When people think of the outlaw country movement, Willie Nelson's name is one of the first that comes to mind. Defined by a brand new sound, the outlaw country movement was fueled by the rowdy and rebellious attitudes of the artists who pioneered it.
Nelson allegedly pulled off the ultimate act of rebellion while he was in Washington D.C. in the late 1970s. President Jimmy Carter was in office at the time, and he happened to be good friends with Nelson. He invited Nelson to the White House for dinner one night, and the rest as they say, is history.
Legend has it that while visiting the White House on that occasion, Nelson climbed up to the roof and smoked some marijuana. You would think the story is that simple, but there's a lot more to unravel.
The tale of Nelson's famous smoke session first came up in his 1988 autobiography Willie: An Autobiography:
"Sitting on the roof of the White House in Washington, D.C. late last night with a beer in one hand and a fat Austin Torpedo in the other. My companion on the roof was pointing out to me the sights and layout of how the streets run in Washington...I let the weed cover me with a pleasing cloud...I guess the roof of the White House is the safest place to smoke dope."
For some time, Nelson refrained from naming the companion that joined him on the White House roof that night. The story didn't really come up that much more until author Joe Nick Patoski published a biography about Nelson in 2008, titled Willie Nelson: An Epic Life.

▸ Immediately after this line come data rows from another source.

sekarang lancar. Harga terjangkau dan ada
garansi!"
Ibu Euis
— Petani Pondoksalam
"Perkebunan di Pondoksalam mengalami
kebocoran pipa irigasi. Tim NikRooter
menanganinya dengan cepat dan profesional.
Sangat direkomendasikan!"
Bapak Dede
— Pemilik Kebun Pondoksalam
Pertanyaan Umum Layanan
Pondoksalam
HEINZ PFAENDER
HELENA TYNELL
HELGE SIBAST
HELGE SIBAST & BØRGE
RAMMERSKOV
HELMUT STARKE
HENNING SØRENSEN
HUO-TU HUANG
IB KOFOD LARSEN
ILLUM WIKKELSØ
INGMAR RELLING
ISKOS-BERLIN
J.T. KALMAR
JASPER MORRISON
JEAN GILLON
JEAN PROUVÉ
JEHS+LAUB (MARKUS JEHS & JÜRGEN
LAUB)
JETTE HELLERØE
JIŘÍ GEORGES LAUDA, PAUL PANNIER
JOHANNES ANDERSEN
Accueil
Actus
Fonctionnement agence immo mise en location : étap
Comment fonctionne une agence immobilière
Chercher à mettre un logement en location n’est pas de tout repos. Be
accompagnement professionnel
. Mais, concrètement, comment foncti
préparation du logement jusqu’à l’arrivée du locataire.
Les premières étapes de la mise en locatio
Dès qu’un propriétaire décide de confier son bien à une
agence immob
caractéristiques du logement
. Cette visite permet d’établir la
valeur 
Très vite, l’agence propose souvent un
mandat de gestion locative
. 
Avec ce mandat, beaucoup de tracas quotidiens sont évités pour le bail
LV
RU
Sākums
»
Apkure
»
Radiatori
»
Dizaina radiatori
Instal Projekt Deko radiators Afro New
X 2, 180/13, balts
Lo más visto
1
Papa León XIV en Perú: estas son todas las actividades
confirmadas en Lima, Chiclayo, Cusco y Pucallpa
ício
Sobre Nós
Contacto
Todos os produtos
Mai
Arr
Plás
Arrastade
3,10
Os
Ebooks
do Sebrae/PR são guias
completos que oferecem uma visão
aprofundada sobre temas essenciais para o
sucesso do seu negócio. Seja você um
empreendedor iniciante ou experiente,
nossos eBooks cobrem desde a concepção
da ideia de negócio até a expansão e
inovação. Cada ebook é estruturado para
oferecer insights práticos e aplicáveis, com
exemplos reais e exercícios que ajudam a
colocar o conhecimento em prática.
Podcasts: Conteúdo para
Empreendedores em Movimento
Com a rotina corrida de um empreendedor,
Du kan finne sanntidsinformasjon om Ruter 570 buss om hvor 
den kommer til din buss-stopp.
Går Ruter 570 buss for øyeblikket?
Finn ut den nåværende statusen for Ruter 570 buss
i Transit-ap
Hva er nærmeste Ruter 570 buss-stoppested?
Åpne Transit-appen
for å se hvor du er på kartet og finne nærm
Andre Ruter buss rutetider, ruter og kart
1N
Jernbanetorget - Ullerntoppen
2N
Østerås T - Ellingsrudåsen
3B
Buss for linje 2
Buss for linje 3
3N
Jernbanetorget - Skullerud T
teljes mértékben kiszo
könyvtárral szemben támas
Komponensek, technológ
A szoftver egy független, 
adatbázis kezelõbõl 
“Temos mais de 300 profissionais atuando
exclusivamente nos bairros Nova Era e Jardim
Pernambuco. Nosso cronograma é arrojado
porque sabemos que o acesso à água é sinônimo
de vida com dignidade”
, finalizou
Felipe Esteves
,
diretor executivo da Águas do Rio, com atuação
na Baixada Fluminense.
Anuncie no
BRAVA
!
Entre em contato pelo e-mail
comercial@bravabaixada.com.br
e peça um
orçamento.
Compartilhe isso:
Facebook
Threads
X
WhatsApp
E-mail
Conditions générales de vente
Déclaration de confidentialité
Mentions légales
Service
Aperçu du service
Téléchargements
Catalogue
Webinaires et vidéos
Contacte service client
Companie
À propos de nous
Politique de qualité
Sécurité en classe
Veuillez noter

Patoski provided further support for Nelson's story in his autobiography. He dropped a hint about who his smoking buddy was that night, saying it was "one of the Carter boys."
Nelson continued to remain coy about the story when asked about it in interviews. In 2012, a CNN reporter asked him "Is it true you rolled a joint on the roof of the White House?"
Nelson's response to the question was priceless:
"No I rolled it before I got up there," he said before taking a sip from his coffee.
Then, Nelson described the story once again in his 2015 autobiography It's a Long Story: My Life:
"Getting stoned on the roof of the White House, you can't help but turn inward," he wrote in the book.
But when asked about the incident during an interview with Jimmy Kimmel, he went back to being coy once more. "I've heard that once you get up there [on the roof of the White House], all the streets are coming in at you from different directions," he said.
The biggest revelation in this bizzare story emerged a few months after the release of It's a Long Story. It happened when Nelson was being interviewed by GQ, as he basically admitted who his companion was on that night.
When the interviewer asked if it was President Carter's middle son, Chip, that joined him for his smoke session, Nelson came as close to confirming it as possible. "Looked a lot like," he said. "Could have been, yeah."
In conclusion, Nelson told GQ that while he isn't going to deny the White House roof story, it's not something he feels the need to mention a bunch:
"Well, I don't really go around bragging about that. It happened, and it's something that I don't deny, you know, but I don't bring it up all the time."
However, country fans like to constantly recall the story of Nelson's White House escapades. Since the story is so off-the-wall, they view it as the perfect way of defining just how wild country music can really be.